The following two quotes, the last of those from the Raymond Chandler book Pearls Are A Nuisance, which I talk about more in Take 1, below Take 2, which is below this post right here and now. These quotes are from the final story in the collection, “The King in Yellow” and include one about drinking light and one about drinking heavier. Not a bad way to end up, though I think Mr. Chandler would be more happy with the latter, were he still around to drink with (sadly, not the case).

The red-haired girl said: ‘The drink’s on me. I was with him.’

Steve said: ‘Coke with a dash of bitters,’ to the waiter.

The waiter said, ‘Madame?’

‘Brandy and soda. Light on the brandy, please.’ The waiter bowed and drifted away. The girl said amusedly: ‘Coke with a dash of bitters. That’s what I love about Hollywood. You meet so many neurotics.’

The maid came back with a copper ice bucket. She pulled a low Indian-brass tray-table between them before the davenport, put the ice bucket on it, then a siphon, glasses, and spoons, and a triangular bottle that looked like good Scotch had come in it except that it was covered with silver filigree work and fitted with a stopper.

Dolores Chiozza said: ‘Will you mix a drink? in a formal voice.

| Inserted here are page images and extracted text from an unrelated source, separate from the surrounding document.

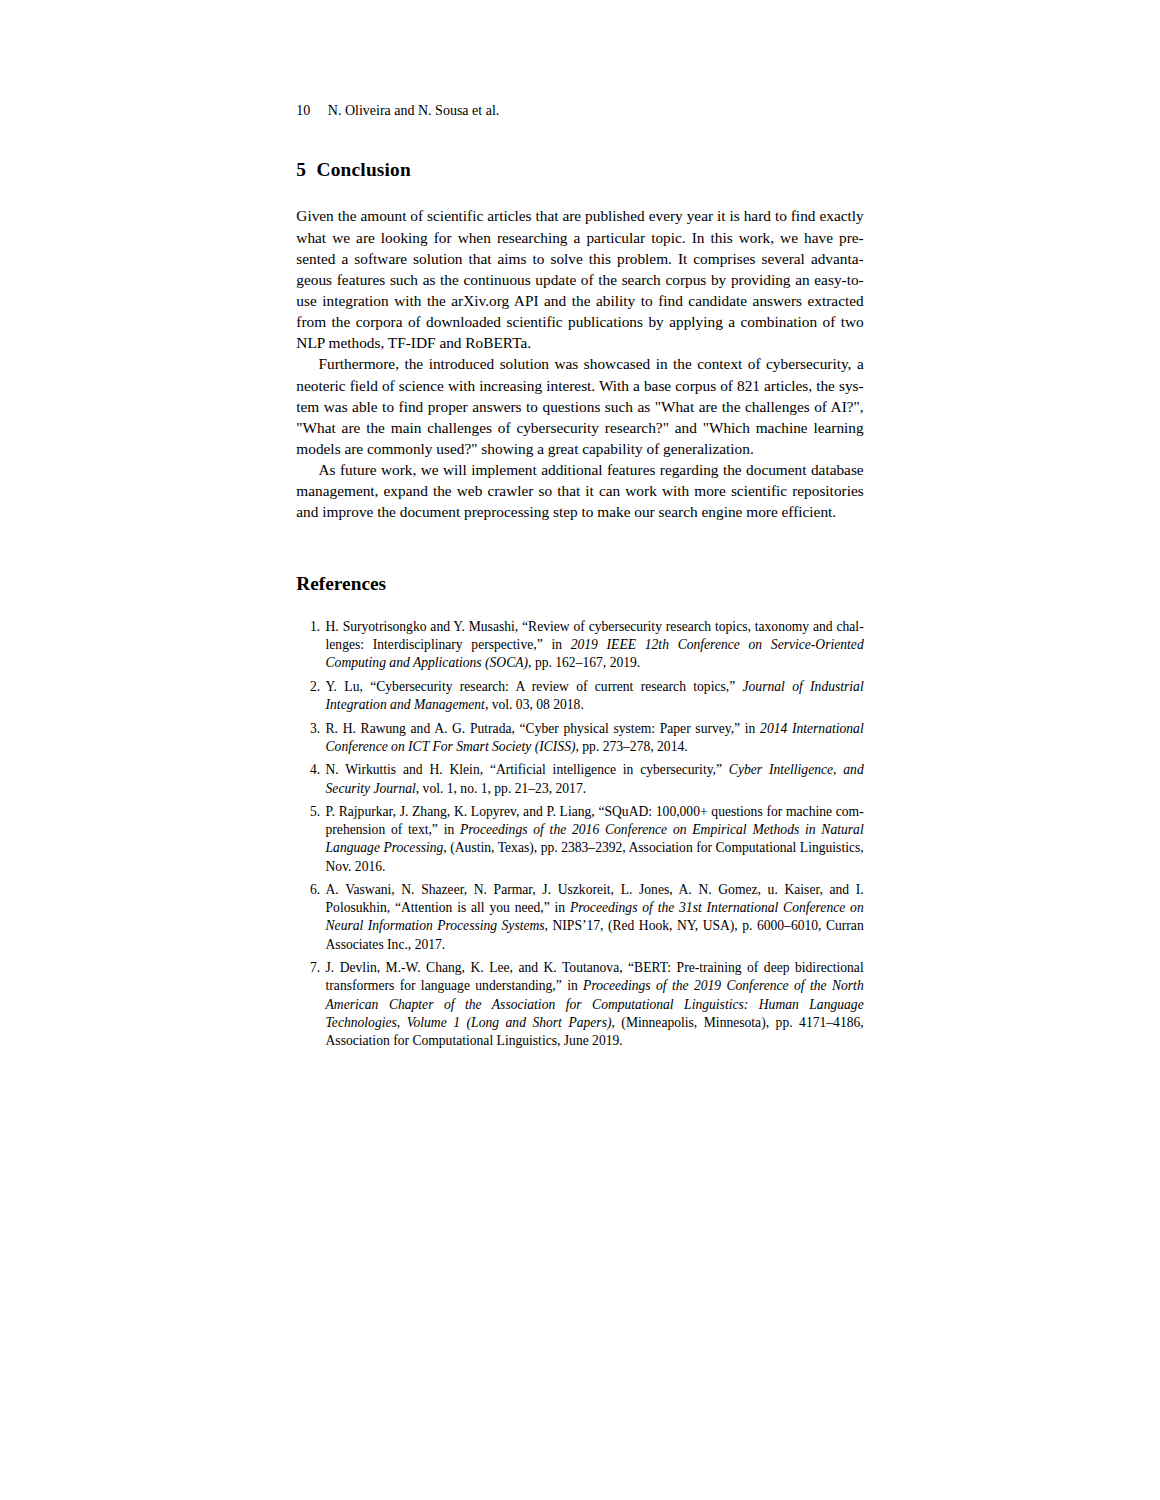10 N. Oliveira and N. Sousa et al.
5 Conclusion
Given the amount of scientific articles that are published every year it is hard to find exactly what we are looking for when researching a particular topic. In this work, we have presented a software solution that aims to solve this problem. It comprises several advantageous features such as the continuous update of the search corpus by providing an easy-to-use integration with the arXiv.org API and the ability to find candidate answers extracted from the corpora of downloaded scientific publications by applying a combination of two NLP methods, TF-IDF and RoBERTa.
Furthermore, the introduced solution was showcased in the context of cybersecurity, a neoteric field of science with increasing interest. With a base corpus of 821 articles, the system was able to find proper answers to questions such as "What are the challenges of AI?", "What are the main challenges of cybersecurity research?" and "Which machine learning models are commonly used?" showing a great capability of generalization.
As future work, we will implement additional features regarding the document database management, expand the web crawler so that it can work with more scientific repositories and improve the document preprocessing step to make our search engine more efficient.
References
1. H. Suryotrisongko and Y. Musashi, “Review of cybersecurity research topics, taxonomy and challenges: Interdisciplinary perspective,” in 2019 IEEE 12th Conference on Service-Oriented Computing and Applications (SOCA), pp. 162–167, 2019.
2. Y. Lu, “Cybersecurity research: A review of current research topics,” Journal of Industrial Integration and Management, vol. 03, 08 2018.
3. R. H. Rawung and A. G. Putrada, “Cyber physical system: Paper survey,” in 2014 International Conference on ICT For Smart Society (ICISS), pp. 273–278, 2014.
4. N. Wirkuttis and H. Klein, “Artificial intelligence in cybersecurity,” Cyber Intelligence, and Security Journal, vol. 1, no. 1, pp. 21–23, 2017.
5. P. Rajpurkar, J. Zhang, K. Lopyrev, and P. Liang, “SQuAD: 100,000+ questions for machine comprehension of text,” in Proceedings of the 2016 Conference on Empirical Methods in Natural Language Processing, (Austin, Texas), pp. 2383–2392, Association for Computational Linguistics, Nov. 2016.
6. A. Vaswani, N. Shazeer, N. Parmar, J. Uszkoreit, L. Jones, A. N. Gomez, u. Kaiser, and I. Polosukhin, “Attention is all you need,” in Proceedings of the 31st International Conference on Neural Information Processing Systems, NIPS’17, (Red Hook, NY, USA), p. 6000–6010, Curran Associates Inc., 2017.
7. J. Devlin, M.-W. Chang, K. Lee, and K. Toutanova, “BERT: Pre-training of deep bidirectional transformers for language understanding,” in Proceedings of the 2019 Conference of the North American Chapter of the Association for Computational Linguistics: Human Language Technologies, Volume 1 (Long and Short Papers), (Minneapolis, Minnesota), pp. 4171–4186, Association for Computational Linguistics, June 2019.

He mixed two drinks, stirred them, handed her one. She sipped it, shook her head. ‘Too light,’ she said. He put more whisky in it and handed it back. She said, ‘Better,’ and leaned back against the corner of the davenport.

 

Pearls Are A Nuisance, Raymond Chandler

January 7, 2011

What I Wish I was Drinking: Tieton Cider Cocktails

Not too long ago, I was lucky enough to be able to play around with making drinks that feature Washington State cider-maker Tieton’s ciders. Operating out of the Yakima, WA area, Tieton ciders utilize all-natural ingredients, are made with care, and are starting to be more and more widely available. The ingredients and care are evident when drinking them, too, as they boast clear, crisp taste (which is what you want in your ciders—stay away from those overly sugary messes). At first, I was a little unsure about what I’d mix up with them, but after taking a few sips my unsure-ness re-routed straight into excitement. The following are my two favorite Tieton mixes. So, head down to your store and pick up some Tieton cider (or head down to complain that they don’t yet have them) and then cocktail up.

 

Harmony in C

 

Ice cubes

1-1/2 ounces dark rum

3/4 ounces Grand Marnier

1 dash Peychauds bitters

2 ounces chilled Tieton Wild Washington apple cider

Apple slice, for garnish

 

1. Fill a cocktail shaker halfway full with ice cubes. Add the rum, Grand Marnier, and bitters. Shake well.

 

2. Strain into a cocktail glass. Top with the Tieton Blend apple cider. Stir briefly and carefully. Garnish with the apple slice.

 

Tieton Highball

 

Ice cubes

1 ounce applejack or apple brandy

3/4 ounce Benedictine

2 dashes Fee Brother peach bitters

Chilled Tieton Blend apple cider

Mint sprig, for garnish (optional)

Apple slice, for garnish (optional)

 

1. Fill an Old Fashioned glass three quarters full with ice cubes. Add the applejack, Benedictine, and bitters. Stir briefly.

 

2. Fill the glass almost to the rim with Tieton Blend apple cider. Stir again, briefly. Garnish with a mint sprig and an apple slice, if desired.